The Hartnett Gallery is pleased to present Diana Jean Puglisi’s solo exhibition Every Absence, on view from February 5 to March 9, 2026. Through a coalescence of hard and soft materials, Puglisi’s works in Every Absence are the embodiment of contradiction—protection and vulnerability, nurture and depletion, guilt and grace. Within their tactile forms, softness is pressed, punctured, and held in tension. The exhibition includes textile-based wall and sculptural works from her “Femme Body Cushions” series—sensorial forms that act as surrogates for female bodies, their parts, and functions.
The works feature hard and soft stuffed forms, hand-sharpened pins of differing sizes, hot-glue cameos, and lace casts made of acrylic paint—each part can be seen as the protagonist or antagonist creating, mending, or wounding the work. The sculptures invite touch alongside off-kilter structures that resist it, and mirror the oscillations of hormonal flux and maternal identity. They enact transformation through textures that crack, glitter, and bruise on surfaces that are pierced, stitched, and laid bare.

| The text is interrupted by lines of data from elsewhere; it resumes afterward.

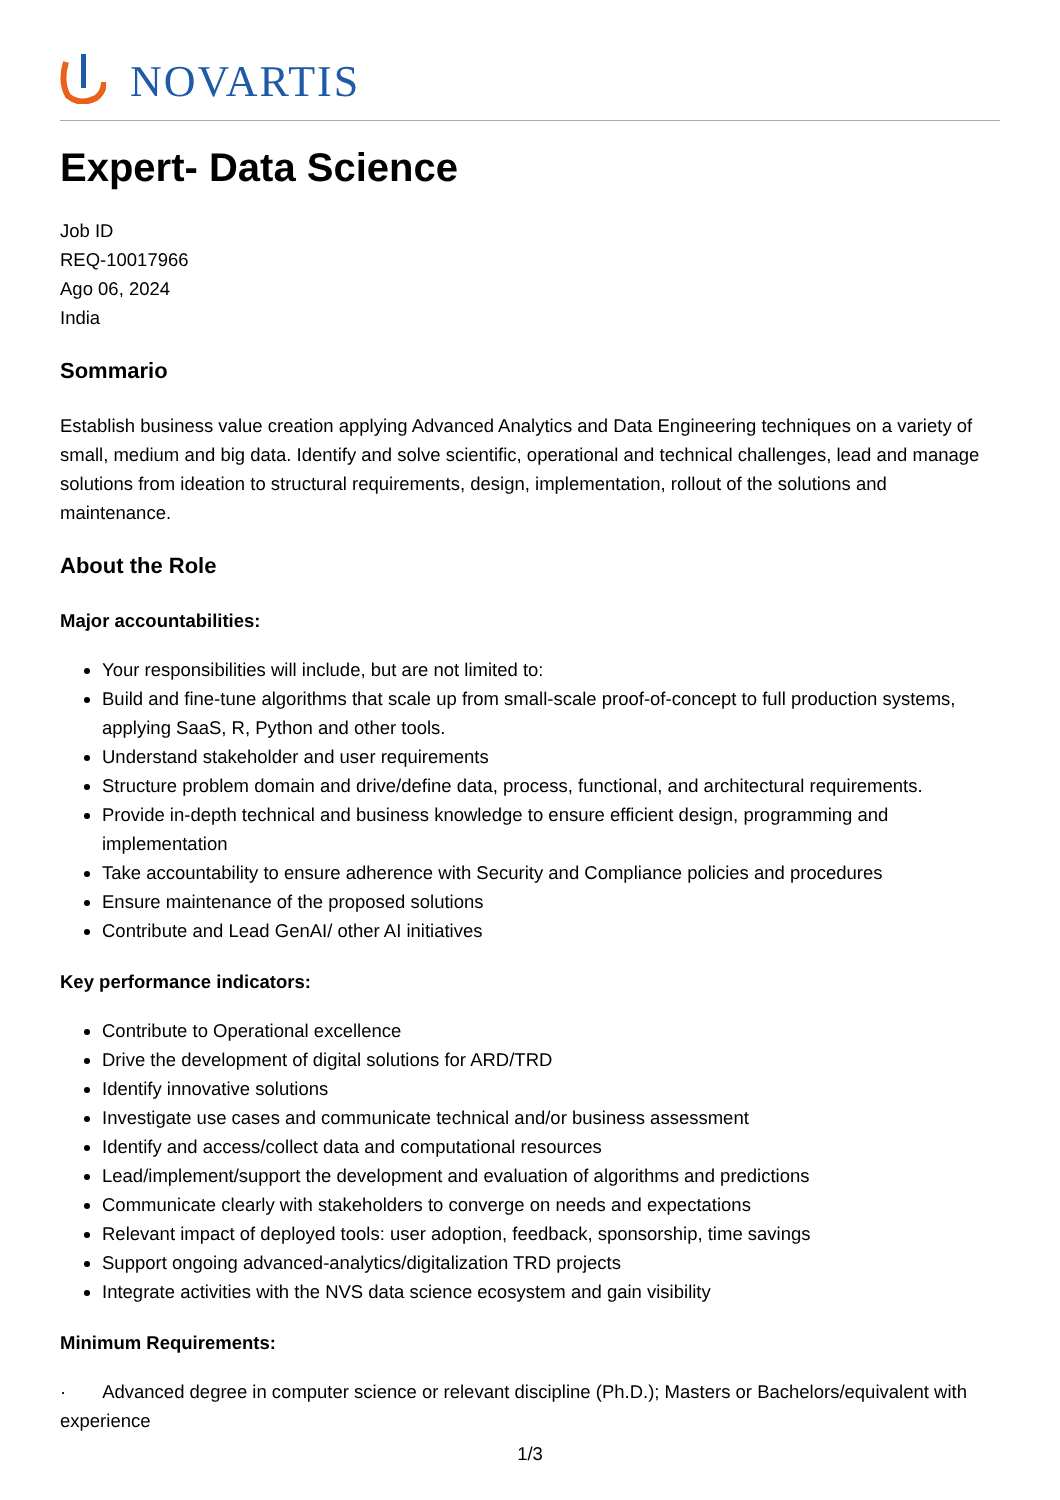NOVARTIS
Expert- Data Science
Job ID
REQ-10017966
Ago 06, 2024
India
Sommario
Establish business value creation applying Advanced Analytics and Data Engineering techniques on a variety of small, medium and big data. Identify and solve scientific, operational and technical challenges, lead and manage solutions from ideation to structural requirements, design, implementation, rollout of the solutions and maintenance.
About the Role
Major accountabilities:
Your responsibilities will include, but are not limited to:
Build and fine-tune algorithms that scale up from small-scale proof-of-concept to full production systems, applying SaaS, R, Python and other tools.
Understand stakeholder and user requirements
Structure problem domain and drive/define data, process, functional, and architectural requirements.
Provide in-depth technical and business knowledge to ensure efficient design, programming and implementation
Take accountability to ensure adherence with Security and Compliance policies and procedures
Ensure maintenance of the proposed solutions
Contribute and Lead GenAI/ other AI initiatives
Key performance indicators:
Contribute to Operational excellence
Drive the development of digital solutions for ARD/TRD
Identify innovative solutions
Investigate use cases and communicate technical and/or business assessment
Identify and access/collect data and computational resources
Lead/implement/support the development and evaluation of algorithms and predictions
Communicate clearly with stakeholders to converge on needs and expectations
Relevant impact of deployed tools: user adoption, feedback, sponsorship, time savings
Support ongoing advanced-analytics/digitalization TRD projects
Integrate activities with the NVS data science ecosystem and gain visibility
Minimum Requirements:
· Advanced degree in computer science or relevant discipline (Ph.D.); Masters or Bachelors/equivalent with experience
1/3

Every Absence is anchored in Puglisi’s matrilineal lineage and lived experience with chronic thyroid disease, and confronts the porous boundaries between health and illness, self and other, control and surrender. The work’s language is invisible and intimate, spoken amid spaces carved out by transformation. The work explores the emotional terrain of motherhood, chronic illness, and bodily autonomy—spaces marked as much by presence as by loss, absence, and unspoken labor. What emerges is a meditation on the fragmented, resilient, and relational body.